Fig. 2.. Biophysical characterization of designed nanopores.
Top row: 10-stranded design (TMB10_163). Bottom row: 12-stranded design with a square cross section (TMB12_3). Both designs elute as one major species with retention time consistent with a monomeric protein in complex with DPC detergent (A) and show distinct negative maxima in far UV CD spectra at 215 nm (B) that remain stable up to >70°C (C), and cooperative and reversible folding/unfolding transitions in DUPC LUVs [where <λ> is the average tryptophan fluorescence emission wavelength in nanometers (see methods)] (D).
Fig. 3.
Fig. 3.. Experimentally determined nanopore structures closely align with the computational design models.
(A to C) Crystal structure of TMB10_163. (A) Backbone superposition. The seven surface residues mutated in TMB10_165 are shown as sticks with the substitution label. (B) Superposition of side chains involved in key folding motifs in the lumen, including 2Fo to Fc, omit electron density contoured at 1.0 s. A water molecule crystallized in the pore is shown as a red sphere. (C) Cross section superposition with residues shown as spheres to highlight the water-accessible pore. (D and E) TMB2_13 structure in LDAO micelles. (D) Long-range NMR NOE contacts mapped to the expected TMB12_3 hydrogen bonds (dashed black lines).

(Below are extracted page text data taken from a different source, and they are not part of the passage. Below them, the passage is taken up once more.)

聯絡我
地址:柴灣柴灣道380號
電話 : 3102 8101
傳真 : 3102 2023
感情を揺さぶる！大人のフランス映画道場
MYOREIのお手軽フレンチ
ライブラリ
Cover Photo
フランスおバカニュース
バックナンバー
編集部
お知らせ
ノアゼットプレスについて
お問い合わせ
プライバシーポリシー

Residues with amide assignment are shown in white and green, unassigned residues are shown in ash gray. Residues with β-sheet secondary structure are shown as squares, all others as circles. Bold outlines indicate available methyl assignments. NOE contacts are shown as red lines (long-range amide-amide, dashes indicate diagonal overlap) and blue lines (contacts involving side chain methyl groups). (E) Ensemble of the 20 lowest-energy solution NMR structures (β-sheets shown in brown).
Fig. 4.
Fig. 4.. Conductance of designed nanopores.

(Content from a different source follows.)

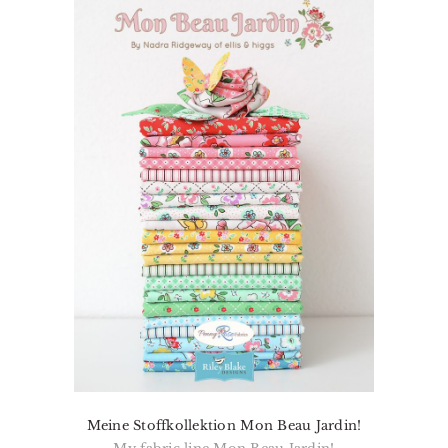
Meine Stoffkollektion Mon Beau Jardin!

Designs: (A) TMB10_165, (B) TMB12_3, (C) TMB12_oval_4, (D) TMB12_rect_8, (E) TMB12_tri_12, (F) TMB14_8. (i) Top view representation. (ii) Vertical cross sections of the pore. (iii) single channel conductance (smallest observed conductance jump). (iv) sequential insertions of designed pore in planar lipid bilayer membrane from detergent solubilized sample at low concentrations. (v) histogram of smallest measured current jumps for each design, up to 50 pA. The applied voltage across the bilayer was 100 mV and experiments were performed in a buffer containing 500 mM NaCl. A Gaussian fit was carried out for the single channel current histograms for each design. For TMB10_165, 38 independent single channel jumps were identified from three recordings to plot the histogram shown. Similarly, 44 single channel insertions were identified for TMB12_3 (four recordings), 29 insertions for TMB12_oval_4 (three recordings), 30 insertions for TMB12_rect_8 (three recordings), 45 insertions for TMB12_tri_12 (five recordings), and 32 insertions for TMB14_8 (three recordings) to plot the above depicted histograms.